Le centre de recherche agronomique Agroscope tente lui aussi de trouver une solution aux émissions de gaz à effet de serre par les (anciens) marais exploités par l'agriculture. Ces sols peuvent certes être très fertiles, mais au détriment du climat et du sol, et avec des coûts élevés de drainage. En effet, les sols tourbeux sont responsables d'environ un dixième des émissions de gaz à effet de serre provenant de l'agriculture, même s'ils ne représentent qu'une faible partie des terrains agricoles, a expliqué Chloé Wüst-Galley d'Agroscope. Une fois recouverts de sable, ces sols offrent de meilleurs rendements. Leurs émissions de CO2 diminuent certes à peine, mais celles d'oxyde nitreux – un autre gaz à effet de serre – sont réduites de 90 pour cent.

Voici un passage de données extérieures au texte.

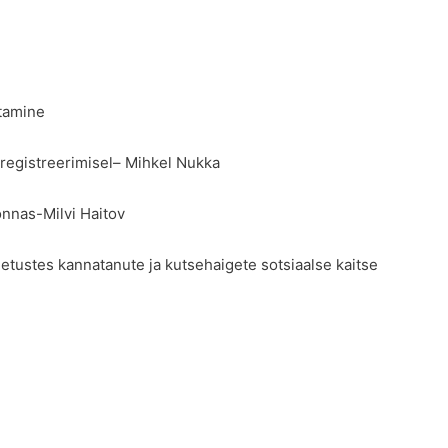
tamine
 registreerimisel– Mihkel Nukka
nnas-Milvi Haitov
etustes kannatanute ja kutsehaigete sotsiaalse kaitse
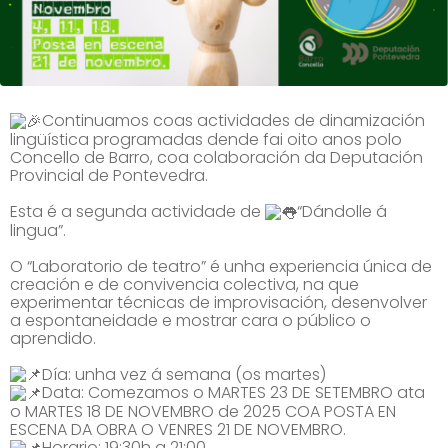
Continuamos coas actividades de dinamización
lingüística programadas dende fai oito anos polo
Concello de Barro, coa colaboración da Deputación
Provincial de Pontevedra.
Esta é a segunda actividade de
“Dándolle á
lingua”.
O “Laboratorio de teatro” é unha experiencia única de
creación e de convivencia colectiva, na que
experimentar técnicas de improvisación, desenvolver
a espontaneidade e mostrar cara o público o
aprendido.
Día: unha vez á semana (os martes)
Data: Comezamos o MARTES 23 DE SETEMBRO ata
o MARTES 18 DE NOVEMBRO de 2025 COA POSTA EN
ESCENA DA OBRA O VENRES 21 DE NOVEMBRO.
Horario: 19:30h a 21:00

Une autre possibilité serait d'opter pour des cultures adaptées à l'humidité – à savoir le riz. Cette céréale prospère en effet non seulement sous les tropiques, mais aussi dans les zones tempérées. Selon Yvonne Fabian d'Agroscope, les espèces animales et végétales qui aiment l'humidité et qui ont disparu des paysages agricoles pourraient ainsi retrouver un habitat temporairement inondé. En collaboration avec plusieurs agriculteurs, le centre de compétence agricole a testé la culture écologique de riz humide. Les espèces des zones humides telles que la rainette verte, le crapaud calamite et la bécassine refont leur apparition, et le riz est un produit de niche de haute qualité pour les agriculteurs. La culture est toutefois très complexe, et Agroscope souhaite l'optimiser davantage.

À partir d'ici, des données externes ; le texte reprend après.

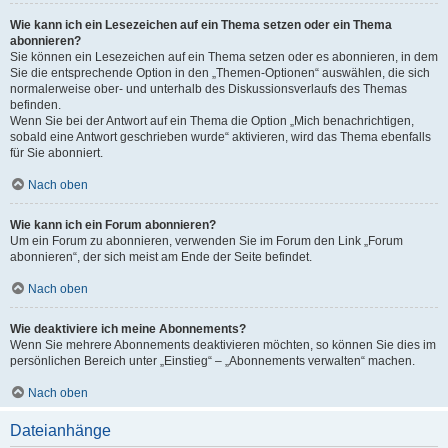
Wie kann ich ein Lesezeichen auf ein Thema setzen oder ein Thema
abonnieren?
Sie können ein Lesezeichen auf ein Thema setzen oder es abonnieren, in dem
Sie die entsprechende Option in den „Themen-Optionen“ auswählen, die sich
normalerweise ober- und unterhalb des Diskussionsverlaufs des Themas
befinden.
Wenn Sie bei der Antwort auf ein Thema die Option „Mich benachrichtigen,
sobald eine Antwort geschrieben wurde“ aktivieren, wird das Thema ebenfalls
für Sie abonniert.
Nach oben
Wie kann ich ein Forum abonnieren?
Um ein Forum zu abonnieren, verwenden Sie im Forum den Link „Forum
abonnieren“, der sich meist am Ende der Seite befindet.
Nach oben
Wie deaktiviere ich meine Abonnements?
Wenn Sie mehrere Abonnements deaktivieren möchten, so können Sie dies im
persönlichen Bereich unter „Einstieg“ – „Abonnements verwalten“ machen.
Nach oben
Dateianhänge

Les mesures de protection font leurs preuves

Pour Xavier Rutz, la conclusion s’impose d’elle-même: «La protection fonctionne». Lorsque les marais sont restaurés dans un état fonctionnel – c'est-à-dire qu'ils redeviennent humides et dégagés –, les gagnants sont à la fois la biodiversité et la protection du climat. Cependant, l'organisateur de la conférence, Ariel Bergamini, a mis en garde les participantes et participants: «Les mesures actuelles ne suffisent pas à inverser les tendances négatives.»

Le projet d'innovation «Sols marécageux: précieux et irremplaçables» des cantons d'Argovie, de Berne et de Zurich présenté lors de la conférence répertorie dans une brochure cinq raisons pour protéger les marais. Outre la biodiversité, le climat et la protection des ressources, on y trouve aussi des valeurs sociales. En effet, les paysages uniques des marais, leur faune et leur flore fascinent et attirent les touristes et autres visiteurs en quête de détente.

 

* Le suivi des marais fait appel à des photographies aériennes et à des relevés périodiques de la végétation. Lors des relevés, trois chiffres indiquent pour chaque plante les conditions environnementales optimales d'humidité, de lumière et de nutriments.  La moyenne des trois chiffres pour toutes les plantes trouvées sur un site donné indique les conditions actuelles pour ce site.